**Exercise objective**
Repeat every line of the material below exactly.

··· Data to process ···

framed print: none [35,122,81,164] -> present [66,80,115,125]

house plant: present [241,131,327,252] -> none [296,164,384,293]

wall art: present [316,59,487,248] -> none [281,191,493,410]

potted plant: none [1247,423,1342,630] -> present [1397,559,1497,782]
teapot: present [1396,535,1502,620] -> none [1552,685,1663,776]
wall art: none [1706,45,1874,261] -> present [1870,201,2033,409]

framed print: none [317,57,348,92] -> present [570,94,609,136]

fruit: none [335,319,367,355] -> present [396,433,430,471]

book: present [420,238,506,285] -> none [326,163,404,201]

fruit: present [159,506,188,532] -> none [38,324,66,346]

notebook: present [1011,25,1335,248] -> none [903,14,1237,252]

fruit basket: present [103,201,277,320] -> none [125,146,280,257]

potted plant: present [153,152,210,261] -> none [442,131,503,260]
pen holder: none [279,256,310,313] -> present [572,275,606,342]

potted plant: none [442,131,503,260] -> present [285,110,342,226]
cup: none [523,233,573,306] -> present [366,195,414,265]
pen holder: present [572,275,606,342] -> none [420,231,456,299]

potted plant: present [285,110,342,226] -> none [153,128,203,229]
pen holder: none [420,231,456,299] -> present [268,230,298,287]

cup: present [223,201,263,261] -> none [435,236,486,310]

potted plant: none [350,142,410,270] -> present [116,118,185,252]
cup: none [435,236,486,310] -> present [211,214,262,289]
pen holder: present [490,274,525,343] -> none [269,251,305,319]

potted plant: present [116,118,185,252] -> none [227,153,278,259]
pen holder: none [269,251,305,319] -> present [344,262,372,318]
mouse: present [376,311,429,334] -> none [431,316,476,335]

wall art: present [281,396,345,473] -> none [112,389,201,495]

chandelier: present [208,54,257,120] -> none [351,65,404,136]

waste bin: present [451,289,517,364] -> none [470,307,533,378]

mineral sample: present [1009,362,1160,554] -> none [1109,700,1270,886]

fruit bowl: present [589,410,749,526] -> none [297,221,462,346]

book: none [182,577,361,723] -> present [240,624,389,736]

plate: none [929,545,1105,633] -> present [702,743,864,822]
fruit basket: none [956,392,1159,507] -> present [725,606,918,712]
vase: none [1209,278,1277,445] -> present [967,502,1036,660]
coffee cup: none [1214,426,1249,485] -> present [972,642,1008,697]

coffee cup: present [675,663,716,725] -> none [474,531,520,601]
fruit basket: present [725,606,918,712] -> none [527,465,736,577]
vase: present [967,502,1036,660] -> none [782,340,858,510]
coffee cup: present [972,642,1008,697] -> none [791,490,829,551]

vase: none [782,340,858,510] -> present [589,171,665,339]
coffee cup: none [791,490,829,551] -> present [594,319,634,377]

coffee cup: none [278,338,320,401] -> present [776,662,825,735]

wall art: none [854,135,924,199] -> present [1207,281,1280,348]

···

**Answer to this task**
framed print: none [35,122,81,164] -> present [66,80,115,125]

house plant: present [241,131,327,252] -> none [296,164,384,293]

wall art: present [316,59,487,248] -> none [281,191,493,410]

potted plant: none [1247,423,1342,630] -> present [1397,559,1497,782]
teapot: present [1396,535,1502,620] -> none [1552,685,1663,776]
wall art: none [1706,45,1874,261] -> present [1870,201,2033,409]

framed print: none [317,57,348,92] -> present [570,94,609,136]

fruit: none [335,319,367,355] -> present [396,433,430,471]

book: present [420,238,506,285] -> none [326,163,404,201]

fruit: present [159,506,188,532] -> none [38,324,66,346]

notebook: present [1011,25,1335,248] -> none [903,14,1237,252]

fruit basket: present [103,201,277,320] -> none [125,146,280,257]

potted plant: present [153,152,210,261] -> none [442,131,503,260]
pen holder: none [279,256,310,313] -> present [572,275,606,342]

potted plant: none [442,131,503,260] -> present [285,110,342,226]
cup: none [523,233,573,306] -> present [366,195,414,265]
pen holder: present [572,275,606,342] -> none [420,231,456,299]

potted plant: present [285,110,342,226] -> none [153,128,203,229]
pen holder: none [420,231,456,299] -> present [268,230,298,287]

cup: present [223,201,263,261] -> none [435,236,486,310]

potted plant: none [350,142,410,270] -> present [116,118,185,252]
cup: none [435,236,486,310] -> present [211,214,262,289]
pen holder: present [490,274,525,343] -> none [269,251,305,319]

potted plant: present [116,118,185,252] -> none [227,153,278,259]
pen holder: none [269,251,305,319] -> present [344,262,372,318]
mouse: present [376,311,429,334] -> none [431,316,476,335]

wall art: present [281,396,345,473] -> none [112,389,201,495]

chandelier: present [208,54,257,120] -> none [351,65,404,136]

waste bin: present [451,289,517,364] -> none [470,307,533,378]

mineral sample: present [1009,362,1160,554] -> none [1109,700,1270,886]

fruit bowl: present [589,410,749,526] -> none [297,221,462,346]

book: none [182,577,361,723] -> present [240,624,389,736]

plate: none [929,545,1105,633] -> present [702,743,864,822]
fruit basket: none [956,392,1159,507] -> present [725,606,918,712]
vase: none [1209,278,1277,445] -> present [967,502,1036,660]
coffee cup: none [1214,426,1249,485] -> present [972,642,1008,697]

coffee cup: present [675,663,716,725] -> none [474,531,520,601]
fruit basket: present [725,606,918,712] -> none [527,465,736,577]
vase: present [967,502,1036,660] -> none [782,340,858,510]
coffee cup: present [972,642,1008,697] -> none [791,490,829,551]

vase: none [782,340,858,510] -> present [589,171,665,339]
coffee cup: none [791,490,829,551] -> present [594,319,634,377]

coffee cup: none [278,338,320,401] -> present [776,662,825,735]

wall art: none [854,135,924,199] -> present [1207,281,1280,348]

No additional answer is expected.